Once the line containing "Mécanisme ouverture trappe au sol" is found in the entries below, restate it and each following line word for word, stopping after the line containing "finance_order_group.id".
[Start of Attachment]
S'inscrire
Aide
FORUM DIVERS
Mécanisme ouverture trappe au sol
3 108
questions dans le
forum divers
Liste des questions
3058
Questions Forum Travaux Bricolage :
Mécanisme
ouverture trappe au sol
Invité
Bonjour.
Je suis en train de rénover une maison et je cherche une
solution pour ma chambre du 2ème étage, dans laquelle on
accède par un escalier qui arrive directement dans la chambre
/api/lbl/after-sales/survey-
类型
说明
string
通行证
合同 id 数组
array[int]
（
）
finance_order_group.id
[End of Attachment]
[Start of Attachment]
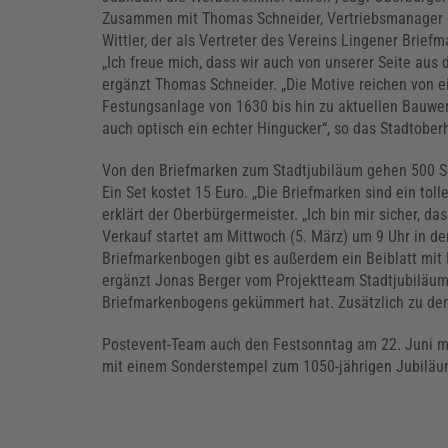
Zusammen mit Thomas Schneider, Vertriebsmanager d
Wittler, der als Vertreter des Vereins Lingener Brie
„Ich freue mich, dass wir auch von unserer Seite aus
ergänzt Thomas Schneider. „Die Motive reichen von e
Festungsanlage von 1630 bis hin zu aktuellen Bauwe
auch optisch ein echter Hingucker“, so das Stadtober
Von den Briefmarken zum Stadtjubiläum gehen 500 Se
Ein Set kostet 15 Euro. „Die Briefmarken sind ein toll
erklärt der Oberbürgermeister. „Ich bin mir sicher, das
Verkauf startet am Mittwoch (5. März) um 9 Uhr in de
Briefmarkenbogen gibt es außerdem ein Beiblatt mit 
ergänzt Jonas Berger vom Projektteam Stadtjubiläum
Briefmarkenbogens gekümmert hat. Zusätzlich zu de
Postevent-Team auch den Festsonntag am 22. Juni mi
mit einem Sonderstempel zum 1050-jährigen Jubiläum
[End of Attachment]
> _RESPONSE TO THE TASK_
Mécanisme ouverture trappe au sol
3 108
questions dans le
forum divers
Liste des questions
3058
Questions Forum Travaux Bricolage :
Mécanisme
ouverture trappe au sol
Invité
Bonjour.
Je suis en train de rénover une maison et je cherche une
solution pour ma chambre du 2ème étage, dans laquelle on
accède par un escalier qui arrive directement dans la chambre
/api/lbl/after-sales/survey-
类型
说明
string
通行证
合同 id 数组
array[int]
（
）
finance_order_group.id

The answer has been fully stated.